Moreover, this Court is unaware of any precedent holding that an employee who was terminated and subsequently not reinstated after the alleged basis for his termination was eliminated is required to list those incidents as separate claims. The gravamen of his allegations is that, although Verizon purports to rely on the criminal complaint as its legitimate, non-discriminatory reason for terminating Plaintiff's employment, once that criminal complaint was dismissed, it refused to take action to undo the termination until compelled to do so by the arbitration panel. In other words, Plaintiff is not contending that he was subjected to another discrete act of discrimination, as if he was laid off from his position and later applied to be rehired for that position but was not because of racial discrimination or retaliation. Cf. Parisi v. Boeing Co., 400 F.3d 583, 586 (8th Cir. 2005) (terminated employee who applied for open positions and was not hired for them had to bring each claim of age discrimination to the EEOC). Rather, he is pointing to Verizon's failure to alter its previous action as evidence of pretext.
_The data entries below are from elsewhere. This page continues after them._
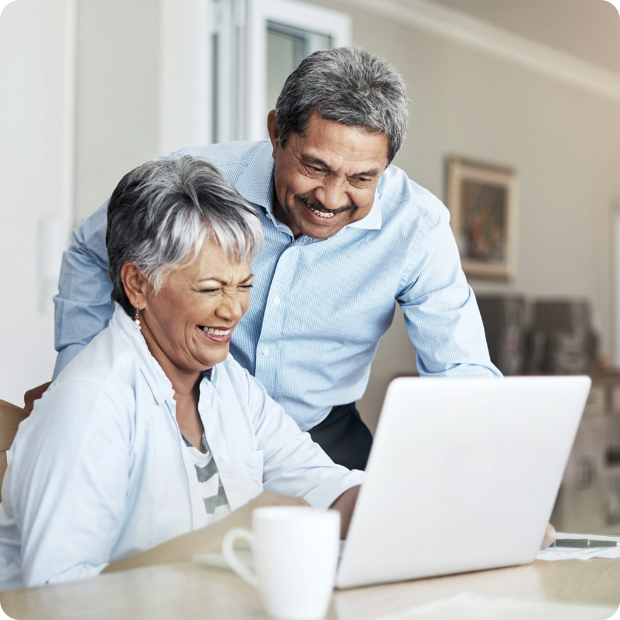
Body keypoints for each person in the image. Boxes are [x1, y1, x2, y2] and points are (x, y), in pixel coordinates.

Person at [27, 46, 500, 471]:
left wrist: (483, 482)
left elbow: (462, 371)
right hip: (181, 420)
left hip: (319, 432)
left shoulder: (417, 226)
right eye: (315, 167)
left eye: (362, 178)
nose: (331, 197)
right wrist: (79, 378)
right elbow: (92, 251)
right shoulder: (194, 182)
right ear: (277, 133)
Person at [0, 157, 363, 590]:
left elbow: (323, 486)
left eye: (243, 285)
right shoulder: (91, 401)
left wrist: (409, 499)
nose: (233, 311)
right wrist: (225, 538)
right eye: (210, 289)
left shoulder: (228, 384)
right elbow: (54, 594)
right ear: (138, 284)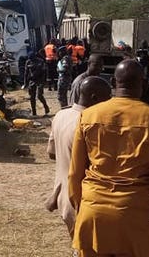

Nevertheless, Defendant has not explained why its hyper-technical argument applies in this case in any event. As Judge McVerry observed: "Requiring prior resort to the EEOC would mean that two charges would have to be filed in a retaliation case [-] a double filing that would serve no purpose except to create additional procedural technicalities." Still, 2011 WL 2650180, at *5.

For these reasons, the motion to dismiss submitted on behalf of the defendant (ECF No. 17) will be denied.

An appropriate order follows.


AND NOW, this 18th day of June, 2015, for the reasons stated above,

IT IS HEREBY ORDERED that the partial motion to dismiss Counts II, III and IV of the Second Amended Complaint filed by Defendant (ECF No. 50) is denied.